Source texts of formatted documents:
━━━

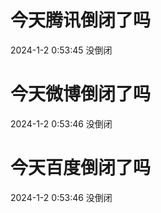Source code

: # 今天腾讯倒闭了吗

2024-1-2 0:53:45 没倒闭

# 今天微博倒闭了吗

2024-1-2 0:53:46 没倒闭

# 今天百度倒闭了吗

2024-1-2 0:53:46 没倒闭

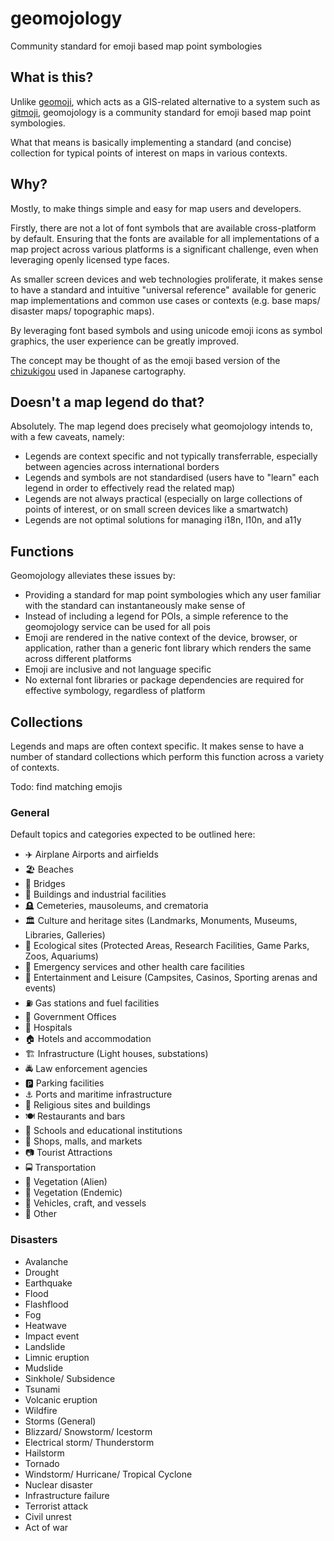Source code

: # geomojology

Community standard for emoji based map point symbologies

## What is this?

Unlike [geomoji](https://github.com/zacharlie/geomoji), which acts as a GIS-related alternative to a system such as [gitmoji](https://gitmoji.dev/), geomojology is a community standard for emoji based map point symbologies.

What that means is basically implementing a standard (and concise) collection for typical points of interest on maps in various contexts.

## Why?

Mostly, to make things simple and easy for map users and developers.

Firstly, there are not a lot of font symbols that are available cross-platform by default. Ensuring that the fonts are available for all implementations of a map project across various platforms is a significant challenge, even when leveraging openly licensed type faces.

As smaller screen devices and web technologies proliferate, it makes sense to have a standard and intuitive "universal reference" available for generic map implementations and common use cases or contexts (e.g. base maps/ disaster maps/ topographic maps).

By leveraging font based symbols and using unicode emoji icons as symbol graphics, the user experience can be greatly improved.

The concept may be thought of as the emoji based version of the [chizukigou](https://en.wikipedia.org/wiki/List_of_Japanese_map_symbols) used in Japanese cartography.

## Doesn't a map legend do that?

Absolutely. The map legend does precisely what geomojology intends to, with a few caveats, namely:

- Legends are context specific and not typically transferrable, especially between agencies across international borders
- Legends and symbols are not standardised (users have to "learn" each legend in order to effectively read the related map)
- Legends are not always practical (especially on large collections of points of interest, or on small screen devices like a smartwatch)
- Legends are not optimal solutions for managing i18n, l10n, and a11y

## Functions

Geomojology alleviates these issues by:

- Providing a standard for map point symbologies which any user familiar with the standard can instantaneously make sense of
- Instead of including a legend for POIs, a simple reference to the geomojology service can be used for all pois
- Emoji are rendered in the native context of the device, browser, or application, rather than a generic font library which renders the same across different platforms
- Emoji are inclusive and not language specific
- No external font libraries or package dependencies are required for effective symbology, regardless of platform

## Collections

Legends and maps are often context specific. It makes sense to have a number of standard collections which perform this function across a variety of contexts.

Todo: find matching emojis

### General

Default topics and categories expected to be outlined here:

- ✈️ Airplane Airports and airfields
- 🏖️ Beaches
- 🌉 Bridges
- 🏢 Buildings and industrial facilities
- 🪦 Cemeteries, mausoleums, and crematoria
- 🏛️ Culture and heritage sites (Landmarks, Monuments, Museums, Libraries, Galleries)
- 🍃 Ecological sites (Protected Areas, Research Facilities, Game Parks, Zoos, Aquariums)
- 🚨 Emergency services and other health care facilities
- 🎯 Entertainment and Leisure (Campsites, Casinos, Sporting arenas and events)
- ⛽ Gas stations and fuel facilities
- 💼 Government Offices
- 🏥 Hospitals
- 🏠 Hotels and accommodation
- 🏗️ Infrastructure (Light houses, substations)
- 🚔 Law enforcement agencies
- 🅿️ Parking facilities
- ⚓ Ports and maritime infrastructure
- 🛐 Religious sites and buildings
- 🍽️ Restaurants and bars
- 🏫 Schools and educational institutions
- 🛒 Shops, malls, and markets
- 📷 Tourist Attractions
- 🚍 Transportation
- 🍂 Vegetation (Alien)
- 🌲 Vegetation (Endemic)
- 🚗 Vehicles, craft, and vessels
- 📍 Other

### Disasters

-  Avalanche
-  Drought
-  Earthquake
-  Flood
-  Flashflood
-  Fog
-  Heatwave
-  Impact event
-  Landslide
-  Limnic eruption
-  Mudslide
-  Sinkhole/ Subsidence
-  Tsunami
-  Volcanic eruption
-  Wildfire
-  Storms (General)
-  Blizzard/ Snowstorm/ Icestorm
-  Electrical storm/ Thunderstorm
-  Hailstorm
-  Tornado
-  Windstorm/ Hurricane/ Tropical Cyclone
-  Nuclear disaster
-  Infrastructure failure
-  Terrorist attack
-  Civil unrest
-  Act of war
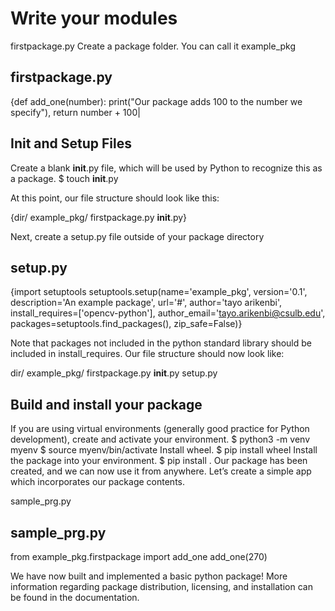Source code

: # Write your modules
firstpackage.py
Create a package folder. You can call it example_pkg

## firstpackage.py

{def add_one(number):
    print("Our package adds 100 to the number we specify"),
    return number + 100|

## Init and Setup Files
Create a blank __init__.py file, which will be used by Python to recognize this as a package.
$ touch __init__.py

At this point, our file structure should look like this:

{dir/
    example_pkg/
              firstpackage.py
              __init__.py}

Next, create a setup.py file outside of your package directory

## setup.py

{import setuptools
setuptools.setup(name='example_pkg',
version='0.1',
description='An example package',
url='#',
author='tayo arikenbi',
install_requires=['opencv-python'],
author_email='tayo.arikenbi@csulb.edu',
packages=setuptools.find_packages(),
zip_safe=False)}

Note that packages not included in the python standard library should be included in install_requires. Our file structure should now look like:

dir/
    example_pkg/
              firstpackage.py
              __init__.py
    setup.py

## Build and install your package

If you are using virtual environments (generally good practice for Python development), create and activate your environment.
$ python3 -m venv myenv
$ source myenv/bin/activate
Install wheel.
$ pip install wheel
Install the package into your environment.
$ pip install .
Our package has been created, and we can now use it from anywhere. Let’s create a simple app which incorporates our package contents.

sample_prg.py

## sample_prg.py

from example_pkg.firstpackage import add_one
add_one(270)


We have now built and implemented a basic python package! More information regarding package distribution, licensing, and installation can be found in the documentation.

━━━

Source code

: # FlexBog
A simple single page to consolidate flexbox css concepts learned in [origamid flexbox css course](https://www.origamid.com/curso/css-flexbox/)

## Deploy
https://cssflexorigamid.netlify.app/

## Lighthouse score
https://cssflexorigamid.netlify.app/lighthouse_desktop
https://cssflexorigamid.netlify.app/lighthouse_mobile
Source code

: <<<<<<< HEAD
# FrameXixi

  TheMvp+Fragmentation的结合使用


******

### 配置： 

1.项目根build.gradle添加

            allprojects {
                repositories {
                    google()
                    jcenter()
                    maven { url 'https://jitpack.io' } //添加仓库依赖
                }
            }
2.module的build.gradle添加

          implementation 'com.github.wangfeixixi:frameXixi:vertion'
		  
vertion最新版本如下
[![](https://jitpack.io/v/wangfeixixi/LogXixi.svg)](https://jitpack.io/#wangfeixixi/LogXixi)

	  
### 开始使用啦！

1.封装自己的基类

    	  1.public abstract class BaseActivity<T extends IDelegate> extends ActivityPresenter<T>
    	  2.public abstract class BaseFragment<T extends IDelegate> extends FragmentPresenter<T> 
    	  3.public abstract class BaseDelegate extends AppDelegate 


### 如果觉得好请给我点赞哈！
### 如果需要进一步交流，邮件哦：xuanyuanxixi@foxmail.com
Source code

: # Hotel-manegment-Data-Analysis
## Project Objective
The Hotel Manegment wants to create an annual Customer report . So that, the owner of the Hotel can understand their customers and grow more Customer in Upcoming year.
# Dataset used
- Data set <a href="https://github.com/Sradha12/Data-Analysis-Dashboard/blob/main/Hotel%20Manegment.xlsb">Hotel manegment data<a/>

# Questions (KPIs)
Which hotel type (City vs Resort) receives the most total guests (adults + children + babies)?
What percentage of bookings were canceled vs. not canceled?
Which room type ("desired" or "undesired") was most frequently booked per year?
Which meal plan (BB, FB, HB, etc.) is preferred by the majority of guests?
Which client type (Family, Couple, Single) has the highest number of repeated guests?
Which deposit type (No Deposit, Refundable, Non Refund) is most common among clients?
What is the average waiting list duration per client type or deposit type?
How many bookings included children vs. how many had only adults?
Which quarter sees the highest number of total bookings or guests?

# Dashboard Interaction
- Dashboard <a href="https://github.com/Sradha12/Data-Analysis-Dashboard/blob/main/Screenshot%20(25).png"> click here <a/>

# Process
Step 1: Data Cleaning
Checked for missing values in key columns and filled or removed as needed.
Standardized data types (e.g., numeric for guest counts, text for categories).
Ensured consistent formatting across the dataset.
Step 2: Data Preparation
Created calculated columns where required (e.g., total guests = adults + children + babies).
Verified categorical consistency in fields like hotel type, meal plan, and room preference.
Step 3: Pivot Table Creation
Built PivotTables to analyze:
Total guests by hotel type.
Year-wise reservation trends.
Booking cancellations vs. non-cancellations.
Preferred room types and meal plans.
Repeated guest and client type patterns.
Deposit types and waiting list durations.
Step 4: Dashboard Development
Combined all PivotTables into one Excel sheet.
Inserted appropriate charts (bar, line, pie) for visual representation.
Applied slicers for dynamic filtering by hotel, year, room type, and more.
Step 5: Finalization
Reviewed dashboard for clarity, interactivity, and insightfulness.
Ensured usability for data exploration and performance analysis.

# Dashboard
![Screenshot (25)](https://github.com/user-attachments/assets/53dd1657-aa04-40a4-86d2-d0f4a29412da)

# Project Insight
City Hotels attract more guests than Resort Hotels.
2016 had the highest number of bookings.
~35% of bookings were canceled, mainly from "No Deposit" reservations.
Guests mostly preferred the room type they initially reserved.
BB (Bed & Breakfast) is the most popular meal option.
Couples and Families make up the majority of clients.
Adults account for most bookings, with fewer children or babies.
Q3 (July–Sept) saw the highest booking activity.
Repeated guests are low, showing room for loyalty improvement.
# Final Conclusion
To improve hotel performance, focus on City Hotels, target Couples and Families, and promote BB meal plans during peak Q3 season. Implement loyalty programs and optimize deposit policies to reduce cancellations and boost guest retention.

━━━

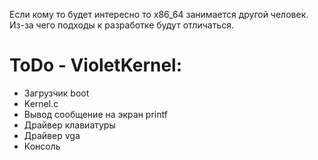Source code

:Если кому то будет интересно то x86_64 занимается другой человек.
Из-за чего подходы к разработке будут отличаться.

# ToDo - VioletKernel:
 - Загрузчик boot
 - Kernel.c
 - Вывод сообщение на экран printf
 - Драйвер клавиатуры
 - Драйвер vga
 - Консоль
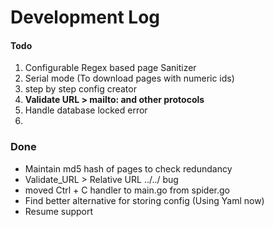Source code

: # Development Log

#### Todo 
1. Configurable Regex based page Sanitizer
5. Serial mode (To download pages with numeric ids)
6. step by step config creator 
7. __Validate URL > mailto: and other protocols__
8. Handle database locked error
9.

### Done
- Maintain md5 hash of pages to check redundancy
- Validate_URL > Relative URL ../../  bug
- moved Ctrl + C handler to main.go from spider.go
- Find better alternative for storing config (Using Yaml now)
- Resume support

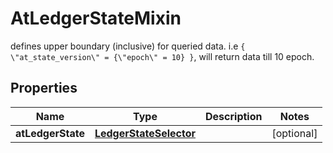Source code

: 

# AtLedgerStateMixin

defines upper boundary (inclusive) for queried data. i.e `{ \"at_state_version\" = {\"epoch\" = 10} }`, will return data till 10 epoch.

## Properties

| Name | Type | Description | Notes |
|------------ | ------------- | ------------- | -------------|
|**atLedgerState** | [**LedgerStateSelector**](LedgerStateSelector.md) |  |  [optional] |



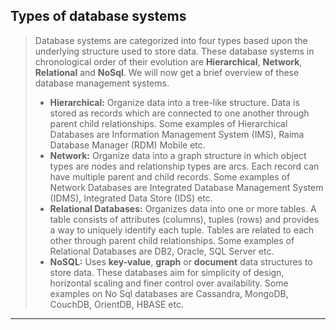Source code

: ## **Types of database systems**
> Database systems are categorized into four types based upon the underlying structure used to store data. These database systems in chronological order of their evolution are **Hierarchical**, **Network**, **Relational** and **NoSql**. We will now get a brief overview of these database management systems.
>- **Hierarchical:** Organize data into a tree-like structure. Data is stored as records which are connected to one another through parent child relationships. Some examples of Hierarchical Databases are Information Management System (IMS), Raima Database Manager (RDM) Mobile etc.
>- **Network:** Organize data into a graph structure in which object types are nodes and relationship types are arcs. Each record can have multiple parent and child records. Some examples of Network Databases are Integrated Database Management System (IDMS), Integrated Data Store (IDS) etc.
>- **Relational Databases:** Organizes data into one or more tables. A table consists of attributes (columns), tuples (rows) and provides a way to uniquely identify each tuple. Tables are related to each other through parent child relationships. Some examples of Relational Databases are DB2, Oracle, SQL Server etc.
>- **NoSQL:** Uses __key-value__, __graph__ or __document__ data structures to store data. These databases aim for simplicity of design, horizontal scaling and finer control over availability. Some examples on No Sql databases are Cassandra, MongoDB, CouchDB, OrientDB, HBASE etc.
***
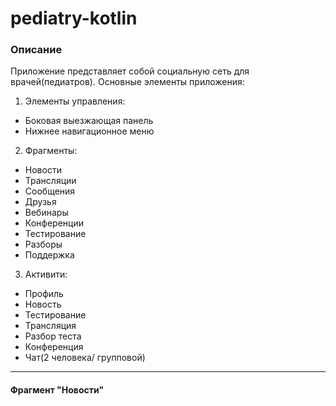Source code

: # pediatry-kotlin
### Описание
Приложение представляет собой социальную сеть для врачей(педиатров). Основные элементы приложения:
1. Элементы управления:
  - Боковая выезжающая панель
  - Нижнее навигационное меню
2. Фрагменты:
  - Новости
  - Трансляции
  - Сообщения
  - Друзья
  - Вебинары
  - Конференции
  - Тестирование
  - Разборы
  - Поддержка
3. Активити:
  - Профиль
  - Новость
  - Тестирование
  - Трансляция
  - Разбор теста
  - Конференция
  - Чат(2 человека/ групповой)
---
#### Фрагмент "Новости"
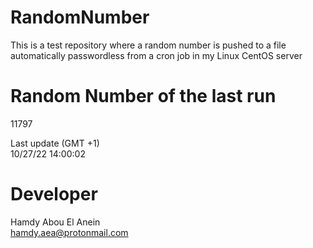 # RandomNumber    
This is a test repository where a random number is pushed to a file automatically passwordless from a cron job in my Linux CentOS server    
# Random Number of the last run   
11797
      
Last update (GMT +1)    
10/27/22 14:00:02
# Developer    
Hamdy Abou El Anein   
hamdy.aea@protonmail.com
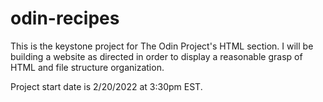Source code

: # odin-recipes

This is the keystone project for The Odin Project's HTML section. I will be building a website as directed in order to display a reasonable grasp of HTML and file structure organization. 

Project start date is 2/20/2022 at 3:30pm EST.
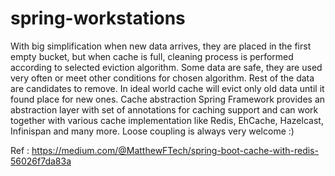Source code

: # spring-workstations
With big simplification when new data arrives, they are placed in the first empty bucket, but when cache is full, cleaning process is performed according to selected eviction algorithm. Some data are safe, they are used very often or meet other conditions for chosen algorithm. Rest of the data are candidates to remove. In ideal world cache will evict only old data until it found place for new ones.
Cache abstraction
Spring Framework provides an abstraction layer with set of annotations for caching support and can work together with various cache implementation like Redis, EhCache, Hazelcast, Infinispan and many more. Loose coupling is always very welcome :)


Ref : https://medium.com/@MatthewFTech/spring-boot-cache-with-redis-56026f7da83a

━━━

Task item
Where in the records does the string "leveraging" appear? Copy every line that has it.

Answer to the problem
Firstly, there are not a lot of font symbols that are available cross-platform by default. Ensuring that the fonts are available for all implementations of a map project across various platforms is a significant challenge, even when leveraging openly licensed type faces.
By leveraging font based symbols and using unicode emoji icons as symbol graphics, the user experience can be greatly improved.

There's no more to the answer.